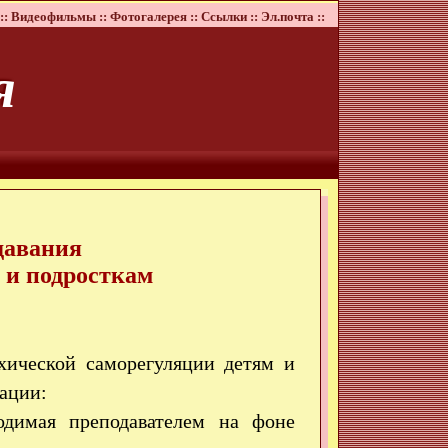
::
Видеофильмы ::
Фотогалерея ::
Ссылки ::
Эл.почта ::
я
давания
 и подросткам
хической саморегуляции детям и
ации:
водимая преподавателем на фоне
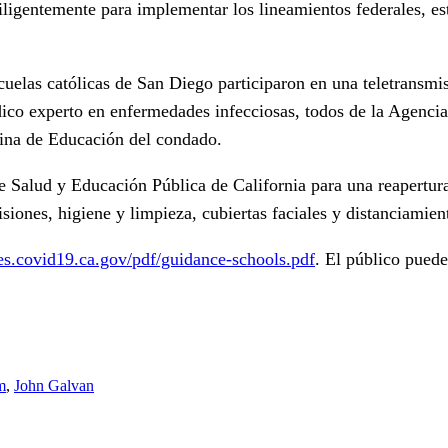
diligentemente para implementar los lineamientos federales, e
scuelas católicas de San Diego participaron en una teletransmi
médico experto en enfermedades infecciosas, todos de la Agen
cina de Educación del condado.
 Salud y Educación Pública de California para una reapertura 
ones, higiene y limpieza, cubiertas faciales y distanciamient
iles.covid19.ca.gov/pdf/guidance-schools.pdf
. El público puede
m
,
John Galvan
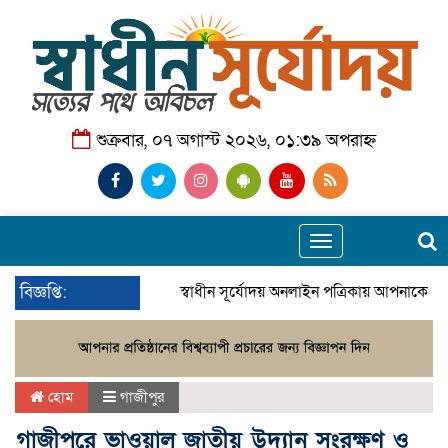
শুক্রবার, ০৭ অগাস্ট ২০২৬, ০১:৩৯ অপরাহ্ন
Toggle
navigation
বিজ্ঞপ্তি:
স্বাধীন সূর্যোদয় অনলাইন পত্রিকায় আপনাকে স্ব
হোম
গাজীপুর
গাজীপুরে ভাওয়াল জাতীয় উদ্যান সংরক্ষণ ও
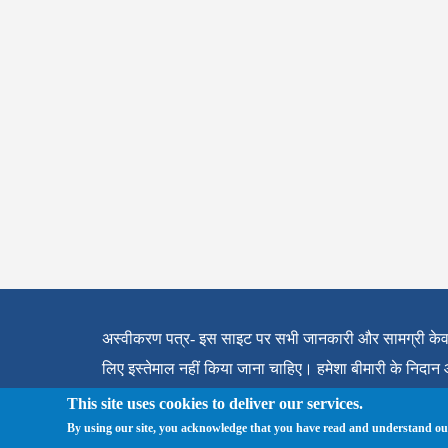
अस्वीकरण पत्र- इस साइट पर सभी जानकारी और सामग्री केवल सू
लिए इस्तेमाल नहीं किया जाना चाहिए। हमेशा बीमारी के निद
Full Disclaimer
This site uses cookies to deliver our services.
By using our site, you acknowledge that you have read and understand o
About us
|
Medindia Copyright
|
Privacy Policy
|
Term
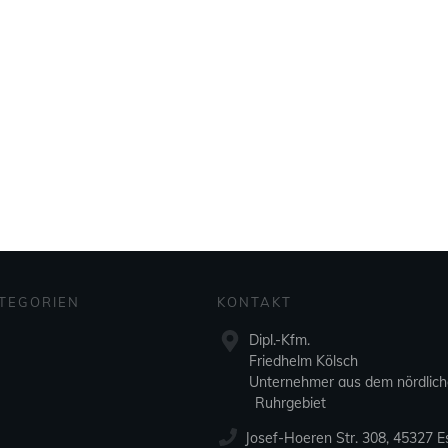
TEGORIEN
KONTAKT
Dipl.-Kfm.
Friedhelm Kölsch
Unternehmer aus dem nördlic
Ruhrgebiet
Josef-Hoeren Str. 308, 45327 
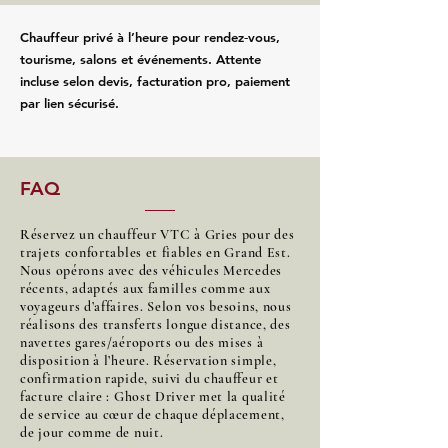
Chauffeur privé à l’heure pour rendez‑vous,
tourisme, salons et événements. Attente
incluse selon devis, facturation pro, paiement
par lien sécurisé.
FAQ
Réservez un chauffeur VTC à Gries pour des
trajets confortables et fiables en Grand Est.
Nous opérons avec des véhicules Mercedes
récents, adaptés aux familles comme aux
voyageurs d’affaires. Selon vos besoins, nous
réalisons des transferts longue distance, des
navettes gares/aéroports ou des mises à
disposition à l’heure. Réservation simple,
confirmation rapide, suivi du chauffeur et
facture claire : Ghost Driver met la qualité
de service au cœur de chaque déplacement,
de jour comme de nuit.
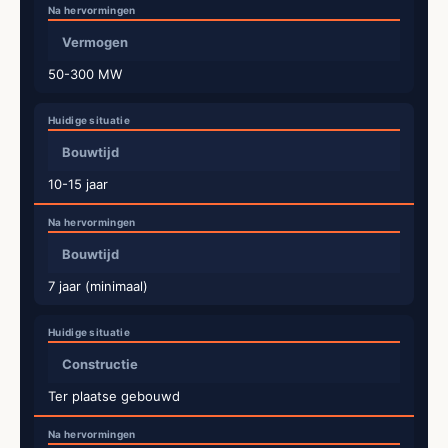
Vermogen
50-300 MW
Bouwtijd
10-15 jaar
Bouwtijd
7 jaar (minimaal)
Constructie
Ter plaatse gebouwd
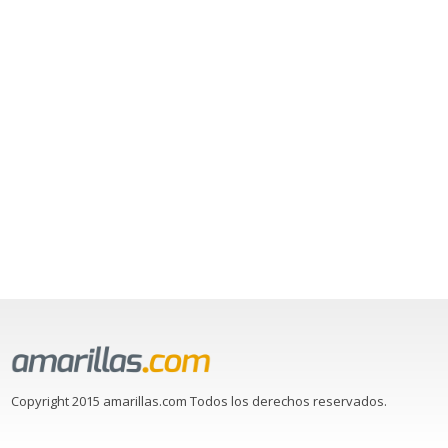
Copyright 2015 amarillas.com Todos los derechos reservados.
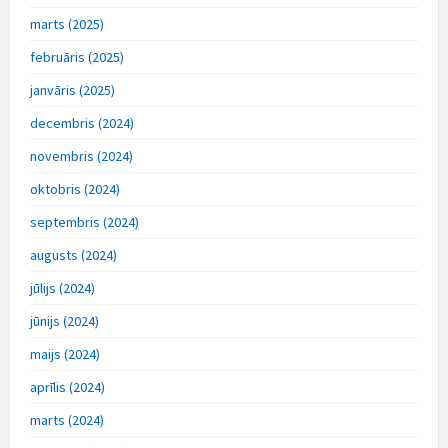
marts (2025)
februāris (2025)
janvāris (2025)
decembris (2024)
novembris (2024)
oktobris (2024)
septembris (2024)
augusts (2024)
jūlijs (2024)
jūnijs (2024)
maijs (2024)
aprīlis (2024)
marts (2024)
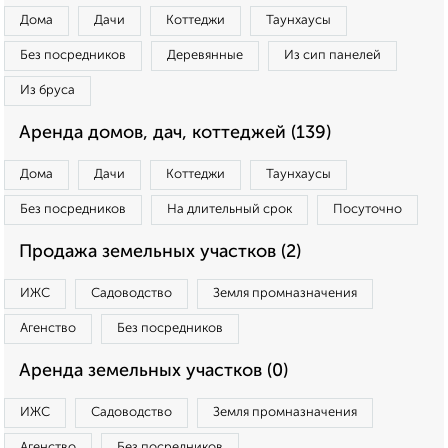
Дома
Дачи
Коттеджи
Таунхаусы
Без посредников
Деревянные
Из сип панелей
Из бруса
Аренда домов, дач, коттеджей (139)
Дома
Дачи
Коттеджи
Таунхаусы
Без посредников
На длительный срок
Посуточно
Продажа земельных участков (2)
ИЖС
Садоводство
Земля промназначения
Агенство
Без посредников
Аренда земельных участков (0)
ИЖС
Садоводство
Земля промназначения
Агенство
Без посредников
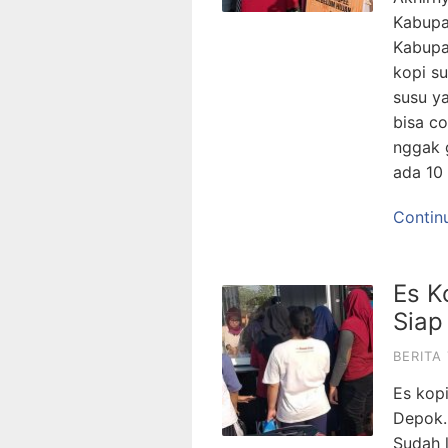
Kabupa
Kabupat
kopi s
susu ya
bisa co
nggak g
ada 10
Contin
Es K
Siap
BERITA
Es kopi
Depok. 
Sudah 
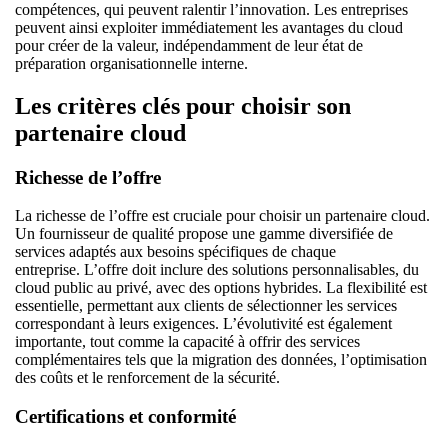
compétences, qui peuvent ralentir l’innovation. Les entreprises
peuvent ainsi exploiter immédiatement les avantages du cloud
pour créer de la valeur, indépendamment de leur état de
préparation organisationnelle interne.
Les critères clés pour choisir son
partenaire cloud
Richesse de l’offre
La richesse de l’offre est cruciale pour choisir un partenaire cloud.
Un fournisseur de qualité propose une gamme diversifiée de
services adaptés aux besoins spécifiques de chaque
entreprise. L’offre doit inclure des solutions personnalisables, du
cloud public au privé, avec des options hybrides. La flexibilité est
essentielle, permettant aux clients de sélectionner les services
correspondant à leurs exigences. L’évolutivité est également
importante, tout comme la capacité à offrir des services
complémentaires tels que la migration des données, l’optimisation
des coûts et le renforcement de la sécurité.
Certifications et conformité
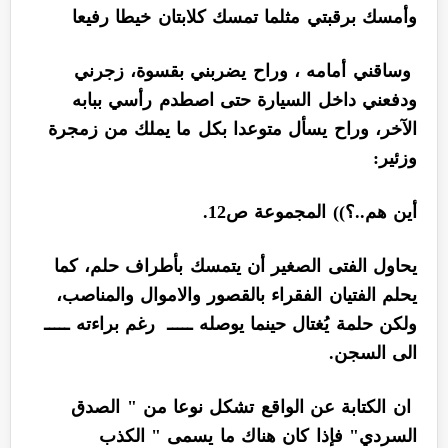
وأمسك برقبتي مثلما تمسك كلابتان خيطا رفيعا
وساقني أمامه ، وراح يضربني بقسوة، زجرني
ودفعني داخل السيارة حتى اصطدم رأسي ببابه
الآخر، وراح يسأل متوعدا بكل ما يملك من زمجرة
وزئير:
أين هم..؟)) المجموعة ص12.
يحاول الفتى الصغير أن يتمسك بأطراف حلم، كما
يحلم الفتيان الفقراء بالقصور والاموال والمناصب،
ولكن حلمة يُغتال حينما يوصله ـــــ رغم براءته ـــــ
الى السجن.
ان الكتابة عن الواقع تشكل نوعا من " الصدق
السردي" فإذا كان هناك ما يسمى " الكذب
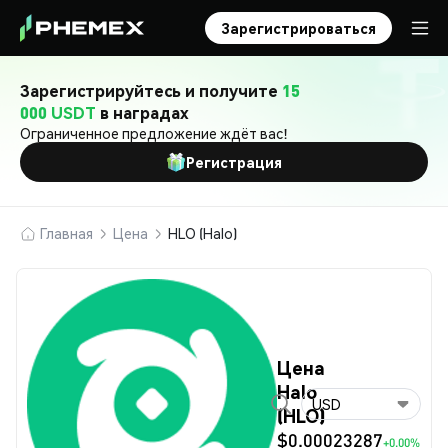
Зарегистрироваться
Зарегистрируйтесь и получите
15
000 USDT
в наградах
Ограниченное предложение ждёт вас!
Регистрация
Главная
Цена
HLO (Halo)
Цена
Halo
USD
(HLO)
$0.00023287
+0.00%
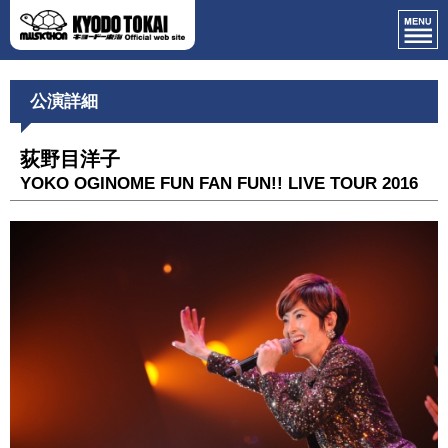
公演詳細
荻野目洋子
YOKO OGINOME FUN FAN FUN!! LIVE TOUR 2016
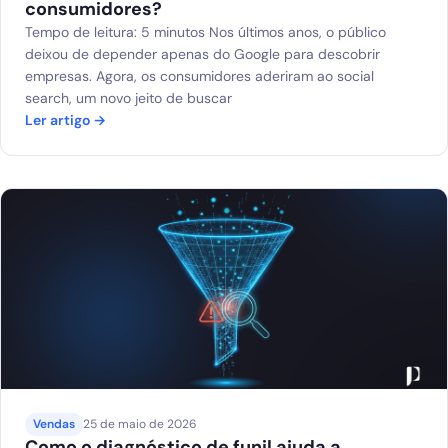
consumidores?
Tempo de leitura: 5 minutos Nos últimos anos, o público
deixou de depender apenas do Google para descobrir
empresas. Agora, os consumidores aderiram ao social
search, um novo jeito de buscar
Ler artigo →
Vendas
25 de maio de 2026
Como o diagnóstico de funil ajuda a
-.-.-
_Task:_ Quote the text of all the items above word for word, leaving out the pictures.

_Answer section:_
::
Видеофильмы ::
Фотогалерея ::
Ссылки ::
Эл.почта ::
я
давания
 и подросткам
хической саморегуляции детям и
ации:
водимая преподавателем на фоне
diligentemente para implementar los lineamientos federales, e
scuelas católicas de San Diego participaron en una teletransmi
médico experto en enfermedades infecciosas, todos de la Agen
cina de Educación del condado.
 Salud y Educación Pública de California para una reapertura 
ones, higiene y limpieza, cubiertas faciales y distanciamient
iles.covid19.ca.gov/pdf/guidance-schools.pdf
. El público puede
m
,
John Galvan
শুক্রবার, ০৭ অগাস্ট ২০২৬, ০১:৩৯ অপরাহ্ন
Toggle
navigation
বিজ্ঞপ্তি:
স্বাধীন সূর্যোদয় অনলাইন পত্রিকায় আপনাকে স্ব
হোম
গাজীপুর
গাজীপুরে ভাওয়াল জাতীয় উদ্যান সংরক্ষণ ও
अस्वीकरण पत्र- इस साइट पर सभी जानकारी और सामग्री केवल सू
लिए इस्तेमाल नहीं किया जाना चाहिए। हमेशा बीमारी के निद
Full Disclaimer
This site uses cookies to deliver our services.
By using our site, you acknowledge that you have read and understand o
About us
|
Medindia Copyright
|
Privacy Policy
|
Term
TEGORIEN
KONTAKT
Dipl.-Kfm.
Friedhelm Kölsch
Unternehmer aus dem nördlic
Ruhrgebiet
Josef-Hoeren Str. 308, 45327 
Chauffeur privé à l’heure pour rendez‑vous,
tourisme, salons et événements. Attente
incluse selon devis, facturation pro, paiement
par lien sécurisé.
FAQ
Réservez un chauffeur VTC à Gries pour des
trajets confortables et fiables en Grand Est.
Nous opérons avec des véhicules Mercedes
récents, adaptés aux familles comme aux
voyageurs d’affaires. Selon vos besoins, nous
réalisons des transferts longue distance, des
navettes gares/aéroports ou des mises à
disposition à l’heure. Réservation simple,
confirmation rapide, suivi du chauffeur et
facture claire : Ghost Driver met la qualité
de service au cœur de chaque déplacement,
de jour comme de nuit.
Vermogen
50-300 MW
Bouwtijd
10-15 jaar
Bouwtijd
7 jaar (minimaal)
Constructie
Ter plaatse gebouwd
Copyright 2015 amarillas.com Todos los derechos reservados.
marts (2025)
februāris (2025)
janvāris (2025)
decembris (2024)
novembris (2024)
oktobris (2024)
septembris (2024)
augusts (2024)
jūlijs (2024)
jūnijs (2024)
maijs (2024)
aprīlis (2024)
marts (2024)
Дома
Дачи
Коттеджи
Таунхаусы
Без посредников
Деревянные
Из сип панелей
Из бруса
Аренда домов, дач, коттеджей (139)
Дома
Дачи
Коттеджи
Таунхаусы
Без посредников
На длительный срок
Посуточно
Продажа земельных участков (2)
ИЖС
Садоводство
Земля промназначения
Агенство
Без посредников
Аренда земельных участков (0)
ИЖС
Садоводство
Земля промназначения
Агенство
Без посредников
Kabupa
Kabupat
kopi s
susu ya
bisa co
nggak g
ada 10
Contin
Es K
Siap
BERITA
Es kopi
Depok. 
Sudah 
compétences, qui peuvent ralentir l’innovation. Les entreprises
peuvent ainsi exploiter immédiatement les avantages du cloud
pour créer de la valeur, indépendamment de leur état de
préparation organisationnelle interne.
Les critères clés pour choisir son
partenaire cloud
Richesse de l’offre
La richesse de l’offre est cruciale pour choisir un partenaire cloud.
Un fournisseur de qualité propose une gamme diversifiée de
services adaptés aux besoins spécifiques de chaque
entreprise. L’offre doit inclure des solutions personnalisables, du
cloud public au privé, avec des options hybrides. La flexibilité est
essentielle, permettant aux clients de sélectionner les services
correspondant à leurs exigences. L’évolutivité est également
importante, tout comme la capacité à offrir des services
complémentaires tels que la migration des données, l’optimisation
des coûts et le renforcement de la sécurité.
Certifications et conformité
وأمسك برقبتي مثلما تمسك كلابتان خيطا رفيعا
وساقني أمامه ، وراح يضربني بقسوة، زجرني
ودفعني داخل السيارة حتى اصطدم رأسي ببابه
الآخر، وراح يسأل متوعدا بكل ما يملك من زمجرة
وزئير:
أين هم..؟)) المجموعة ص12.
يحاول الفتى الصغير أن يتمسك بأطراف حلم، كما
يحلم الفتيان الفقراء بالقصور والاموال والمناصب،
ولكن حلمة يُغتال حينما يوصله ـــــ رغم براءته ـــــ
الى السجن.
ان الكتابة عن الواقع تشكل نوعا من " الصدق
السردي" فإذا كان هناك ما يسمى " الكذب
Зарегистрироваться
Зарегистрируйтесь и получите
15
000 USDT
в наградах
Ограниченное предложение ждёт вас!
Регистрация
Главная
Цена
HLO (Halo)
Цена
Halo
USD
(HLO)
$0.00023287
+0.00%
公演詳細
荻野目洋子
YOKO OGINOME FUN FAN FUN!! LIVE TOUR 2016
consumidores?
Tempo de leitura: 5 minutos Nos últimos anos, o público
deixou de depender apenas do Google para descobrir
empresas. Agora, os consumidores aderiram ao social
search, um novo jeito de buscar
Ler artigo →
Vendas
25 de maio de 2026
Como o diagnóstico de funil ajuda a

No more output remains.